Taungatara-Tariki-Araukuku (Petroleum, Natural Gas and Minerals) claim

The Report on the Management of the Petroleum Resource is the Waitangi Tribunal’s second report on petroleum claims and results from an urgent inquiry held in 2010 to investigate the management of the resource in modern times. It forms the sequel to the Tribunal’s first report published in 2003, which considered the ownership of the petroleum resource. The Tribunal, consisting of Judge Layne Harvey (presiding), Joanne Morris, Basil Morrison, and Professor Pou Temara, heard the claims at Aotearoa Pa, Okaiawa, from 26 to 29 April 2010, and the closing submissions at the Wellington District Court on 6 May. The report was released on 20 April 2011.

The claims considered in the report were brought against the Crown by Ngāruahine of Taranaki and by Ngāti Kahungunu of Hawke’s Bay and the Wairarapa. Taranaki has already been extensively affected by petroleum prospecting, exploration, and production, and exploratory drilling has also been carried out in Hawke’s Bay and the Wairarapa. The current regime for managing petroleum is governed by the Crown Minerals Act and the Resource Management Act, both of 1991. In essence, the claimants saw three main problems with the regime. They said that the substance of the legislation was biased against Māori and favoured the interests of others. They claimed further that the processes established to apply the legislation failed to ensure effective participation by Māori.

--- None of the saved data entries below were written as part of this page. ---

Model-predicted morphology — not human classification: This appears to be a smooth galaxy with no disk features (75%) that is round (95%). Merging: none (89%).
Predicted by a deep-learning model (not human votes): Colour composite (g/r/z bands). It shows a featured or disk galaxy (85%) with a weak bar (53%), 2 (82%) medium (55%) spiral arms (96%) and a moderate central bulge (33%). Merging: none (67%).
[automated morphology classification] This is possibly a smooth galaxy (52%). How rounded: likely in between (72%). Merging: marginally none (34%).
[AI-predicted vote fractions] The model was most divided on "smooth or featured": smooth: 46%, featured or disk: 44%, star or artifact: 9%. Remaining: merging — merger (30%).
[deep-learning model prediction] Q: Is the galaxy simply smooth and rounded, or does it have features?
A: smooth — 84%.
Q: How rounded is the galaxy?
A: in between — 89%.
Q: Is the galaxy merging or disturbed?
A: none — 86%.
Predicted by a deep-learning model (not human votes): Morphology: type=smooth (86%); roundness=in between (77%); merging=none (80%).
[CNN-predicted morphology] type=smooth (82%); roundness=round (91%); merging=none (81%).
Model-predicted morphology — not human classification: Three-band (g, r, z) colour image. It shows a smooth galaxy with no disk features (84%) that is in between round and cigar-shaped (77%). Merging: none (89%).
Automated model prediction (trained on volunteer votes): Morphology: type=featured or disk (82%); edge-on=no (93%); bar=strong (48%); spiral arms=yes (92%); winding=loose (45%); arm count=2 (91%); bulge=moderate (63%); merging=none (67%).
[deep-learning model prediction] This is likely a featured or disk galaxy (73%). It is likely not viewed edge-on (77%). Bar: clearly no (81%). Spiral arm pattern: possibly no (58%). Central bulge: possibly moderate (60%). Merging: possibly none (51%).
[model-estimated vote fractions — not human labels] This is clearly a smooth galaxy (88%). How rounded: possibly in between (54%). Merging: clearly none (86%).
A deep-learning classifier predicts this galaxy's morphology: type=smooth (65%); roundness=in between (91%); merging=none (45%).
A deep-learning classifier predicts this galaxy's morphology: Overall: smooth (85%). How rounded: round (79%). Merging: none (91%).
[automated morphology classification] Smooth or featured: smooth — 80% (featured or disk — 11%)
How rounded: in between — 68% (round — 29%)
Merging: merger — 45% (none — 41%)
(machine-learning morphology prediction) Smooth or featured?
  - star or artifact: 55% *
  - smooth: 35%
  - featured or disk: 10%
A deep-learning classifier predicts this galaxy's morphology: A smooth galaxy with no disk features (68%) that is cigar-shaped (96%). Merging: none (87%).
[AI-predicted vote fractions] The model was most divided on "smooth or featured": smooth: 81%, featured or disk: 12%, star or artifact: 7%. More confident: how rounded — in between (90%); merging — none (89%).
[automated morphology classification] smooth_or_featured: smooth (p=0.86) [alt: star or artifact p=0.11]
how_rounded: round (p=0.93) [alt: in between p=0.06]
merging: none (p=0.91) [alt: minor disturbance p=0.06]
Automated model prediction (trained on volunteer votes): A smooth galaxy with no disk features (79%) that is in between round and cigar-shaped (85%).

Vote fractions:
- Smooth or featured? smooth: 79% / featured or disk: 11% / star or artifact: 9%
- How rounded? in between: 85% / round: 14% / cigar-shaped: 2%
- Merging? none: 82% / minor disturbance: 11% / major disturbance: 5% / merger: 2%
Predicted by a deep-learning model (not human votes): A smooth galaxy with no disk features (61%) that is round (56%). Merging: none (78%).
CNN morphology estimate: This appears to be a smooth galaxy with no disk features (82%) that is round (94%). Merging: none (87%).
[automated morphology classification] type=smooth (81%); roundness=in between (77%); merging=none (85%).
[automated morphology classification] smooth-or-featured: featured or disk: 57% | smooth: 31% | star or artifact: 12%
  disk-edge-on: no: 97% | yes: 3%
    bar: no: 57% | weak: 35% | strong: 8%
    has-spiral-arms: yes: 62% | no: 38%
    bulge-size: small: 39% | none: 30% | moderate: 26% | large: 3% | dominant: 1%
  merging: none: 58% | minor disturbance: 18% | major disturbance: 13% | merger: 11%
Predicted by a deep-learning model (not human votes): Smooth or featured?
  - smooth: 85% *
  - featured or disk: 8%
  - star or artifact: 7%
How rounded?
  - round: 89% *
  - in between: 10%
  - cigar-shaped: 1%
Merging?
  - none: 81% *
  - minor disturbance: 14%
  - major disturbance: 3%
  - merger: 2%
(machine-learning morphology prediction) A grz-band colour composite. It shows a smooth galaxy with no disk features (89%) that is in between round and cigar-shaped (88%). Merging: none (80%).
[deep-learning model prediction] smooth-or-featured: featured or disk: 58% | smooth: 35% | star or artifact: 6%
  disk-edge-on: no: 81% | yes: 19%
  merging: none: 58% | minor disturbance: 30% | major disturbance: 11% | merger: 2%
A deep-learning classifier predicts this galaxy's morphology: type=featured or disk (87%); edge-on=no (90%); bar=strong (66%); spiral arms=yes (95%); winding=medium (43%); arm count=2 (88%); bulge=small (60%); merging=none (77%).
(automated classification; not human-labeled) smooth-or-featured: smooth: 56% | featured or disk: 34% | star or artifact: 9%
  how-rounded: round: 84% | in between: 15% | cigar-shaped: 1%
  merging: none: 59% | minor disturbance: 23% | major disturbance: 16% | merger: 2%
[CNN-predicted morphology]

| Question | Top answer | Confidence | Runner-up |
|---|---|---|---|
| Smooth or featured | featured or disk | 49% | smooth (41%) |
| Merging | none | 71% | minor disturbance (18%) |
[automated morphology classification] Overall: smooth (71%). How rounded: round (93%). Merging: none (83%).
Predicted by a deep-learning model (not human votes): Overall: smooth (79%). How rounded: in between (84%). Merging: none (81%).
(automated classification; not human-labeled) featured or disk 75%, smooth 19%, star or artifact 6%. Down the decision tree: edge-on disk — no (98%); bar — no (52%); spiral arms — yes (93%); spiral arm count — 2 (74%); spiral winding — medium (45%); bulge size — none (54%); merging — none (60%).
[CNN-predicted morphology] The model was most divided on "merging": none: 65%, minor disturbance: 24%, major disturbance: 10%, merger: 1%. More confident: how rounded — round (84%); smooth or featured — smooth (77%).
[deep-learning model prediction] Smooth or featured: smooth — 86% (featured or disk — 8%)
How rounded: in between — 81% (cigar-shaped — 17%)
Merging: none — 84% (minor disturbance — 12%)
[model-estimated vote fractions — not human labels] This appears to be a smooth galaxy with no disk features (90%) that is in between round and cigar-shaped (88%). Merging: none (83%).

Indeed, the processes in question might even deter or deny Māori involvement, meaning that Māori struggle to safeguard their interests. Lastly, said the claimants, a further obstacle was created by the lack of reliable and sufficient assistance for Māori communities to participate in resource management processes. As a result, the claimants said, the regime breached the principles of the Treaty of Waitangi.

In the course of the inquiry, the Crown accepted that Māori capacity to participate in resource management processes was an issue but said that ‘incremental steps’ were being taken to improve the situation. Other than that, the Crown denied the claims.

Having examined the evidence presented, the Tribunal said that it was ‘disturbed by the extent to which the current regime depends for its protection of Māori interests on the ad hoc involvement of Māori individuals and groups who are ill-resourced to bear the burdens involved’. The Tribunal was particularly concerned about the effects of the regime on sites of historical and cultural significance in Taranaki, given the already devastating effects of land confiscation there in the nineteenth century. The Tribunal noted that many of the sites were not only significant to Māori but had a bearing on the history and identity of New Zealand as a whole.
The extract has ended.